▶ **Assignment**
Pull out every line of the rows below that contains the string "interior", and copy each one. Matches must agree in case.

Entries in the collection:
____

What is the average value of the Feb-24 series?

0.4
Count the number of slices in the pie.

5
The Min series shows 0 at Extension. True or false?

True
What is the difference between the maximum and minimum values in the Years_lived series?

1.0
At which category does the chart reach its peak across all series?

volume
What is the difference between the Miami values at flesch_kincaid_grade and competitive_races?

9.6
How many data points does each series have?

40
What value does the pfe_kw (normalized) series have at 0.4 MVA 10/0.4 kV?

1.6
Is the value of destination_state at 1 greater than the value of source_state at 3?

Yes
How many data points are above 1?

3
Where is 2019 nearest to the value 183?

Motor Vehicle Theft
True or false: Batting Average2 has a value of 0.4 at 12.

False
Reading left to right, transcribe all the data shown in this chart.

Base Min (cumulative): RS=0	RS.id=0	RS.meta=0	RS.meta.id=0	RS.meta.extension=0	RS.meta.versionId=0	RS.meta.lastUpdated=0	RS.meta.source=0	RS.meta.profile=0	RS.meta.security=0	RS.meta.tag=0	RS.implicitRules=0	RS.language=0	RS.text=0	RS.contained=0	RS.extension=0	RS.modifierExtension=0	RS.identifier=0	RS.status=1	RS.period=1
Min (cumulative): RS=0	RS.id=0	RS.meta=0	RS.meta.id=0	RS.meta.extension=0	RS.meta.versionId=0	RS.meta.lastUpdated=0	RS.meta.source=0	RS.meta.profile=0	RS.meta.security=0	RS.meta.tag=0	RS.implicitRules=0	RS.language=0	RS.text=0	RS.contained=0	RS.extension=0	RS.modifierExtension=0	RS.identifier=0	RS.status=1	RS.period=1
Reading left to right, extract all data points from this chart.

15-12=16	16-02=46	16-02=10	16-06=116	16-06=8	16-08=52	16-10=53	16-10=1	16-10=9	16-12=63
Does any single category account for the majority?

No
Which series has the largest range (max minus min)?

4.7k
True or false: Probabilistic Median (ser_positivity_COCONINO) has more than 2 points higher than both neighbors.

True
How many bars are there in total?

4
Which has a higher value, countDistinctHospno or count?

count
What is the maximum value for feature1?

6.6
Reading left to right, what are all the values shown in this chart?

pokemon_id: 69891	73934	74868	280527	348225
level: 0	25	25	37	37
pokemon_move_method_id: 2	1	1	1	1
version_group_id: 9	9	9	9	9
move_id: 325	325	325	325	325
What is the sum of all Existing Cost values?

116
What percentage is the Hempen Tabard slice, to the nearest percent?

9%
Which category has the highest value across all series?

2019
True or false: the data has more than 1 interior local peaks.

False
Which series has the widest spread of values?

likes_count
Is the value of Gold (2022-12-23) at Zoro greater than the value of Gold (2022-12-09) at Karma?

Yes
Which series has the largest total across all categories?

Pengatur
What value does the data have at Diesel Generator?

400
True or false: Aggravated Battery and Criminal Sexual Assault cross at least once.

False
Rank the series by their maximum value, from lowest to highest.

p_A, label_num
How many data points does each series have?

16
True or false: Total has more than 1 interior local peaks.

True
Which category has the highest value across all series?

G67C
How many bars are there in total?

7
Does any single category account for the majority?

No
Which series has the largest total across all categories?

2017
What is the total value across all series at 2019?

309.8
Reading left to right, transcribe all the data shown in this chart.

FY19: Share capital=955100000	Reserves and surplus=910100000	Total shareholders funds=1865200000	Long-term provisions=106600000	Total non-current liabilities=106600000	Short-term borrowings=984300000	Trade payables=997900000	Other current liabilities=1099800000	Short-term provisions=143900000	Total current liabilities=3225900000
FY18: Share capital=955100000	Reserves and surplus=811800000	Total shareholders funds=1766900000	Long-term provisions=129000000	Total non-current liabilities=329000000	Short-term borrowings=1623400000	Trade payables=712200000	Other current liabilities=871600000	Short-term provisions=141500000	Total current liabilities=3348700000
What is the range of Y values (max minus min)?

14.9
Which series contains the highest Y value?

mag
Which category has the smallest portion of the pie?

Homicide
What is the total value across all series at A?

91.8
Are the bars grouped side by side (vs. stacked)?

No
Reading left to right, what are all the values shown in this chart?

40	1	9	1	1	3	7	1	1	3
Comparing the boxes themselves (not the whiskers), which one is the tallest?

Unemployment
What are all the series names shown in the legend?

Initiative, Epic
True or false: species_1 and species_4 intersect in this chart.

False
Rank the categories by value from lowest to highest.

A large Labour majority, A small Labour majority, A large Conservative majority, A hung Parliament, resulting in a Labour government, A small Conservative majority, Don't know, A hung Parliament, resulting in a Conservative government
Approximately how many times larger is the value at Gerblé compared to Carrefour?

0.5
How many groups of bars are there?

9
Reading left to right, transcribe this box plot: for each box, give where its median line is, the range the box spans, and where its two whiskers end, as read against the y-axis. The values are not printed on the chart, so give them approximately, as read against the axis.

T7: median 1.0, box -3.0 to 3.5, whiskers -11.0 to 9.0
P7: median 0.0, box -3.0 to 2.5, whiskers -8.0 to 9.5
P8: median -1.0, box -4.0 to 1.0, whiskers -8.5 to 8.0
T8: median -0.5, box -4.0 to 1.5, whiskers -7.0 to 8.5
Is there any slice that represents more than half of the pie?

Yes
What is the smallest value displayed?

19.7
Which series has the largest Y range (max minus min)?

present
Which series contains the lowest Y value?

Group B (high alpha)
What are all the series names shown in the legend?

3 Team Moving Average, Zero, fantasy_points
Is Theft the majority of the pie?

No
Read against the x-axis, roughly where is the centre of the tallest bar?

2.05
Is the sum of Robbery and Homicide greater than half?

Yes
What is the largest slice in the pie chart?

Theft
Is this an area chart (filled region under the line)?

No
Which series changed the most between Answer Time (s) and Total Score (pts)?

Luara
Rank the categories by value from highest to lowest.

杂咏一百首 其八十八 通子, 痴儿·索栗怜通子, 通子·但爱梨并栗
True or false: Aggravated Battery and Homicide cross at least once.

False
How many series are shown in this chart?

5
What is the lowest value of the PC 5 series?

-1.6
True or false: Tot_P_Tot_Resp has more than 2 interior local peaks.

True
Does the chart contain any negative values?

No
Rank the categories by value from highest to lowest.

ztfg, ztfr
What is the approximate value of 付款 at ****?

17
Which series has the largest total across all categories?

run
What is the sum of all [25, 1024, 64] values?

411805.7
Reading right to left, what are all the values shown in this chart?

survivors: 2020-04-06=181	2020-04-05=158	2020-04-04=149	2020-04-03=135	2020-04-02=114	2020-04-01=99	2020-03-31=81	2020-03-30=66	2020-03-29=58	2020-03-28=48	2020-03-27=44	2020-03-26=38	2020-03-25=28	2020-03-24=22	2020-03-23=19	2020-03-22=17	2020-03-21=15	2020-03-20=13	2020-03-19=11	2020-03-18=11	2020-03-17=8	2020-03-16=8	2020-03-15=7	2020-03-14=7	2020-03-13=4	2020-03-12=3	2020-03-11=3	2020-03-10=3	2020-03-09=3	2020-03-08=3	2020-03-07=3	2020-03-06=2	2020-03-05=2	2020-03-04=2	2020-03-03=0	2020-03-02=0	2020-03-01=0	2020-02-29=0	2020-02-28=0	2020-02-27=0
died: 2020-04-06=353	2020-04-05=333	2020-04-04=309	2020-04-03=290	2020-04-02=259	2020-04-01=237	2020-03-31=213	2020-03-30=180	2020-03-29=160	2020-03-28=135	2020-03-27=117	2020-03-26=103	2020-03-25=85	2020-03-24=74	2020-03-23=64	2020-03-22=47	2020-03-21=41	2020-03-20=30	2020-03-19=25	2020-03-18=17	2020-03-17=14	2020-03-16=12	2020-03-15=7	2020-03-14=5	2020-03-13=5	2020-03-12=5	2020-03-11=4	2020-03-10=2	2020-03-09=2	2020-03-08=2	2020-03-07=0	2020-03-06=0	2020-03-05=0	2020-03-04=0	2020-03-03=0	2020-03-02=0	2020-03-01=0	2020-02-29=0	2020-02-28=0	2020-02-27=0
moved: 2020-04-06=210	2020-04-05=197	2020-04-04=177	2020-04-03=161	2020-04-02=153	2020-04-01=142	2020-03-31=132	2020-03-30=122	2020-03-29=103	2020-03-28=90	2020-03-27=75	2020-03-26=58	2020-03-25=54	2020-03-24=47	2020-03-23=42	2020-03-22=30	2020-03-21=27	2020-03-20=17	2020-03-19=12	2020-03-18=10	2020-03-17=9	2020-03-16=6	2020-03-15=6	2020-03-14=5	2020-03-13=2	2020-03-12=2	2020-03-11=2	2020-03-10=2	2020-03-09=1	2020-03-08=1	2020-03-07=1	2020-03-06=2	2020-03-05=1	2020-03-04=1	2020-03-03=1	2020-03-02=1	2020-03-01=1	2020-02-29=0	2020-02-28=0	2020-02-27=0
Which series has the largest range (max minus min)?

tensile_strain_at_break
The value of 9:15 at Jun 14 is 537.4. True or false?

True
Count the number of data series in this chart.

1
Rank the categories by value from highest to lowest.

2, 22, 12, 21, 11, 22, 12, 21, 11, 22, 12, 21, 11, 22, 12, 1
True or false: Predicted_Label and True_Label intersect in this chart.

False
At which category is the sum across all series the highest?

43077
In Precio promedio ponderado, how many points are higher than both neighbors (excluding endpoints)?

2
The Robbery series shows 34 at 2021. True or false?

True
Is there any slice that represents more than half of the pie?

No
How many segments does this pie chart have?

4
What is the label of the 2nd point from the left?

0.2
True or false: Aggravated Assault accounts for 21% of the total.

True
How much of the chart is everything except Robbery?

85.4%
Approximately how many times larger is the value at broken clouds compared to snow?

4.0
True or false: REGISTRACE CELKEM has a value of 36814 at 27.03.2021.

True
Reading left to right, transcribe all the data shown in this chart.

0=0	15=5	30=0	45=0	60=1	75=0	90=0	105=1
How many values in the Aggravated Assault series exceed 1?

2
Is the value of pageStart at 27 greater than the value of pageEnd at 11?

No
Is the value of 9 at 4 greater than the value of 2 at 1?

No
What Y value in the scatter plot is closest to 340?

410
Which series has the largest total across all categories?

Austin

____

▶ **Result below**
True or false: the data has more than 1 interior local peaks.
True or false: Total has more than 1 interior local peaks.
True or false: Tot_P_Tot_Resp has more than 2 interior local peaks.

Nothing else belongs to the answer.